The Sun’s results are totally different to the other newspapers, the Sport section has much longer words, while the News section has the shortest words.
This totally disproves the hypothesis.
It is worth noting that due to only one Business page in the Sun, we only needed to collect 2 word lengths, so although it seems to have had the longest words, and very consistent, I would ignore it as it is not at all accurate.

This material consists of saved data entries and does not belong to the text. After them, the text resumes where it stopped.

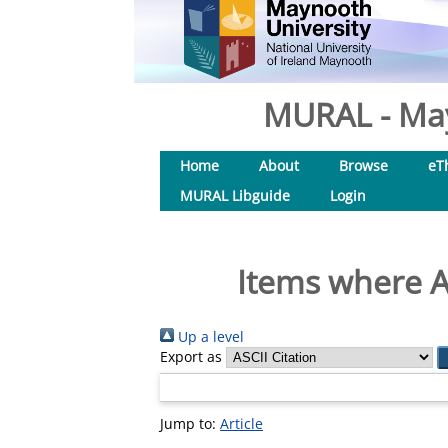
MURAL - May
Home
About
Browse
eT
MURAL Libguide
Login
Items where A
Up a level
Export as
Jump to:
Article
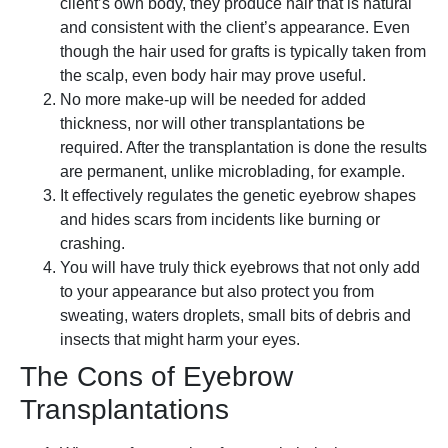
client’s own body, they produce hair that is natural
and consistent with the client’s appearance. Even
though the hair used for grafts is typically taken from
the scalp, even body hair may prove useful.
No more make-up will be needed for added
thickness, nor will other transplantations be
required. After the transplantation is done the results
are permanent, unlike microblading, for example.
It effectively regulates the genetic eyebrow shapes
and hides scars from incidents like burning or
crashing.
You will have truly thick eyebrows that not only add
to your appearance but also protect you from
sweating, waters droplets, small bits of debris and
insects that might harm your eyes.
The Cons of Eyebrow
Transplantations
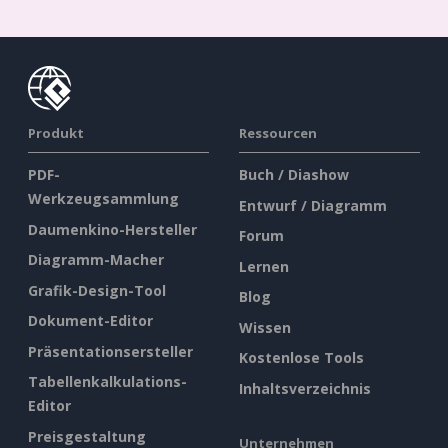
Produkt
Ressourcen
PDF-
Buch / Diashow
Werkzeugsammlung
Entwurf / Diagramm
Daumenkino-Hersteller
Forum
Diagramm-Macher
Lernen
Grafik-Design-Tool
Blog
Dokument-Editor
Wissen
Präsentationsersteller
Kostenlose Tools
Tabellenkalkulations-
Inhaltsverzeichnis
Editor
Preisgestaltung
Unternehmen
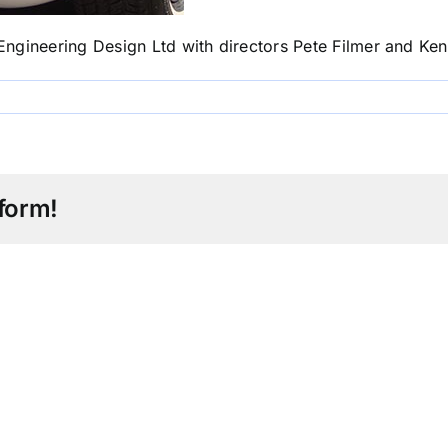
ngineering Design Ltd with directors Pete Filmer and Ke
form!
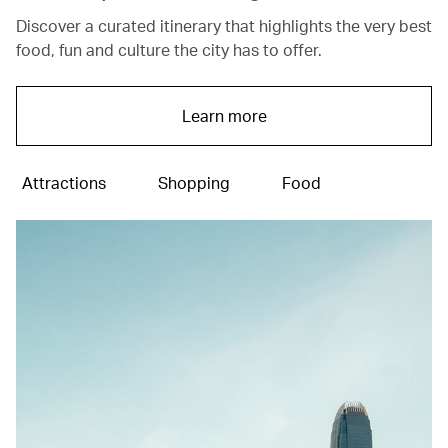
Discover a curated itinerary that highlights the very best
food, fun and culture the city has to offer.
Learn more
Attractions
Shopping
Food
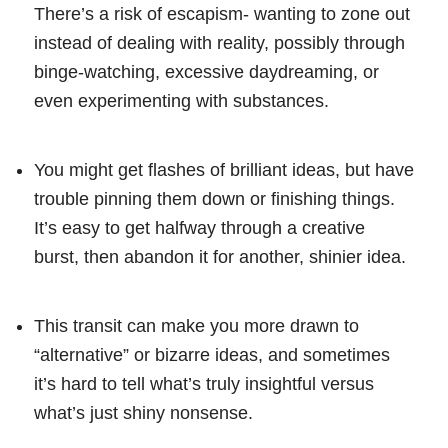
There’s a risk of escapism- wanting to zone out
instead of dealing with reality, possibly through
binge-watching, excessive daydreaming, or
even experimenting with substances.
You might get flashes of brilliant ideas, but have
trouble pinning them down or finishing things.
It’s easy to get halfway through a creative
burst, then abandon it for another, shinier idea.
This transit can make you more drawn to
“alternative” or bizarre ideas, and sometimes
it’s hard to tell what’s truly insightful versus
what’s just shiny nonsense.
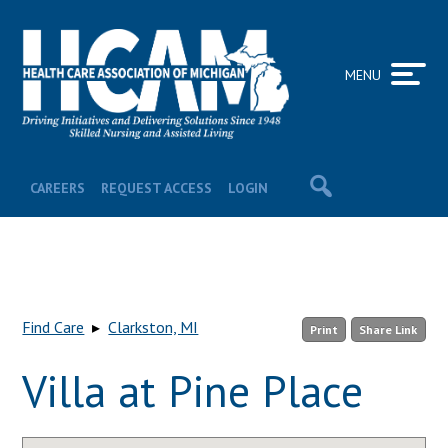
MENU
CAREERS
REQUEST ACCESS
LOGIN
Find Care
▸
Clarkston, MI
Print
Share Link
Villa at Pine Place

The News section can however say that it is the most consistent section in all three newspapers, however it cannot say that it has the longest words.
The final hypothesis must be proved or disproved.
“Broadsheets give a higher proportion of the newspaper to news articles, than tabloid newspapers.”
This hypothesis would require data on the percentage of news articles in all three newspapers.
I have worked out the percentage of news articles in all three newspapers:
The Broadsheet newspaper (Herald Tribune) has the highest percentage of the paper for news, compared with the other two papers. It had no page of Adverts compared with the Daily Mail, which gives 29% of the paper to adverts, 2% more than it gives to news. The Sun however is the worst, it gives 31% of it’s paper to Adverts, that is 7% more than it gives to news.
I am now showing the proportion of the newspaper and where it goes in each paper:
The Herald Tribune:
The Daily Mail:
The Sun:
These pie charts show the proportion the paper gives to each section. It is also worth noting a few more points:
- The Business section of the Herald Tribune is much larger than in the other two newspapers, it may be because the readers of the Herald Tribune are more interested in Business than the readers of the other newspapers.
- The sport section of the Herald Tribune is smaller than the other newspapers; this may be because the readers of the other newspapers have a greater interest in sport than the readers of the Herald Tribune.
- The name of the newspapers is very different, the full name of the Herald Tribune is “The International Herald Tribune” a total of 29 letters, “The Daily Mail” has 12 letters and “The Sun” has 6 letters. Another sign that broadsheets have longer words.
- The price of the newspapers is also very different, on a weekday, the Herald Tribune cost 120p, a weekday Daily Mail, costs 40p and a weekday Sun, costs 25p. This may be because the Herald Tribune believes that people will pay more for a quality newspaper, it also may be because they believe that wealthier people read the Herald Tribune, so can afford to pay for it. Another fact to consider is that The Sun and the Daily Mail sell more copies of their newspaper than the Herald Tribune in the United Kingdom so can bring the price down. However the Herald Tribune is one of the worlds’s best selling newspaper.
The project could have been improved if there was a larger sample, as then it would have been more accurate and we could make more definitive points. On the other hand it was a successful project as I was able to compare all the sections, and prove or disprove my hypotheses. If I were to do the project again, I would use more newspapers, such as two tabloids, two quality tabloids and two broadsheets. I would then conduct the sampling over several days’ newspapers (making sure the days are the same) so then I would have a very accurate result. I would also look at other hypotheses, such as paragraph length and complexity of words. One thing I found was that if there was a shorter word in the broadsheet it was usually more complex than the tabloid, for instance the word “old-fashioned” was used in the Sun, while the word “antiquated” was used in the Herald Tribune. The word “antiquated” has 10 letters its meaning is the same as “old-fashioned” however old fashioned has 13 letters. Antiquated is more complex however. So it is unfair to say that a more intelligent reader would read a newspaper with longer words.